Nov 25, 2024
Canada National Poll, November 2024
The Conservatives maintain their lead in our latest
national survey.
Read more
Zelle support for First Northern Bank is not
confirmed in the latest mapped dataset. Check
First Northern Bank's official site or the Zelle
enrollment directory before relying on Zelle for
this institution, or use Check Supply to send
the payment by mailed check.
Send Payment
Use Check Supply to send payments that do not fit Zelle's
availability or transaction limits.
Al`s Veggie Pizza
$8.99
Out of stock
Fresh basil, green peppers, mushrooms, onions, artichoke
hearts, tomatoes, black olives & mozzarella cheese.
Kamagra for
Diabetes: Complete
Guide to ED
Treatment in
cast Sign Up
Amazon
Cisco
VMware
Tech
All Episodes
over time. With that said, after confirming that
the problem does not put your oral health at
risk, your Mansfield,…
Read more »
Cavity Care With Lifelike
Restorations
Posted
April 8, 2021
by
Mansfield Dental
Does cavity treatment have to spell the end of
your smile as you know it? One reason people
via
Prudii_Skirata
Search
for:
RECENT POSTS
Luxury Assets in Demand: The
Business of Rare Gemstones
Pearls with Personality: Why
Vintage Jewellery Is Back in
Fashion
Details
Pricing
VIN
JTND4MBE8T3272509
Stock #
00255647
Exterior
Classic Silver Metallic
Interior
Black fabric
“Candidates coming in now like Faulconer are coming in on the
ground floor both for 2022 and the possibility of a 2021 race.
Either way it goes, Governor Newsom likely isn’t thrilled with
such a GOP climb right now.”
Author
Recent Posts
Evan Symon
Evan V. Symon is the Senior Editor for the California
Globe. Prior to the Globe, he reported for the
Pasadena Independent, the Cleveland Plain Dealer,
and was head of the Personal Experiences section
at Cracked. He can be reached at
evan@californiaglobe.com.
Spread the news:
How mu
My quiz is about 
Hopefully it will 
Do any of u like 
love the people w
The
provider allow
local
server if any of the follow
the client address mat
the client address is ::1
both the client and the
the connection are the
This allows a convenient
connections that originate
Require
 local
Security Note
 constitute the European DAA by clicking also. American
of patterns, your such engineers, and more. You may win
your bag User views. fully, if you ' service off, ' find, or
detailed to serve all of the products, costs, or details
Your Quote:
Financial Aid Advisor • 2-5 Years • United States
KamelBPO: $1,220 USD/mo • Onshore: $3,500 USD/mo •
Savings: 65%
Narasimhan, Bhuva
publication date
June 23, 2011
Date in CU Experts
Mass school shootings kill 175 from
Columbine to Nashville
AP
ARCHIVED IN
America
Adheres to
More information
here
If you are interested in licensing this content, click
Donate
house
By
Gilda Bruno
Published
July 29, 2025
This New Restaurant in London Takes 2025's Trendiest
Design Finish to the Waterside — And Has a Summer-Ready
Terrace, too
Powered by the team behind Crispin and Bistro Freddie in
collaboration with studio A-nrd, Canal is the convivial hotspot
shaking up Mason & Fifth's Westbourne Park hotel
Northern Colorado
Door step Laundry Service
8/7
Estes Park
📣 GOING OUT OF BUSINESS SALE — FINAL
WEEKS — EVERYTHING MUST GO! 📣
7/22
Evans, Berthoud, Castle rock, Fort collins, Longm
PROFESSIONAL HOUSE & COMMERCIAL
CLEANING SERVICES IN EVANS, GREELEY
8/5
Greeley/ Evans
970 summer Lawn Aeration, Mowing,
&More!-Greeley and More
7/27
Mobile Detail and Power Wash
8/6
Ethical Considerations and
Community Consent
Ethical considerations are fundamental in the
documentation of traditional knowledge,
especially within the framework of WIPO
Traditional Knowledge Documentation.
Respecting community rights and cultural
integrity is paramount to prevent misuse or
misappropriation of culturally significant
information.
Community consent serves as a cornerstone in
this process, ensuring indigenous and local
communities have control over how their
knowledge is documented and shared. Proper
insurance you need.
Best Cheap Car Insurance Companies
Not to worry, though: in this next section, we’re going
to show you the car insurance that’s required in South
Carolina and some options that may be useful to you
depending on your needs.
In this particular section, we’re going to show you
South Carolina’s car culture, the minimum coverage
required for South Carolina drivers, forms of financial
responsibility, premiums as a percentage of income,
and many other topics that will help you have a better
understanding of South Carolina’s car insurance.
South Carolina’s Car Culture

YOUR INSTRUCTIONS: What is needed is every line from the start of the entries through the line containing "this institution, or use Check Supply to send", returned word for word and nothing else.

RESULT OF THE TASK:
Nov 25, 2024
Canada National Poll, November 2024
The Conservatives maintain their lead in our latest
national survey.
Read more
Zelle support for First Northern Bank is not
confirmed in the latest mapped dataset. Check
First Northern Bank's official site or the Zelle
enrollment directory before relying on Zelle for
this institution, or use Check Supply to send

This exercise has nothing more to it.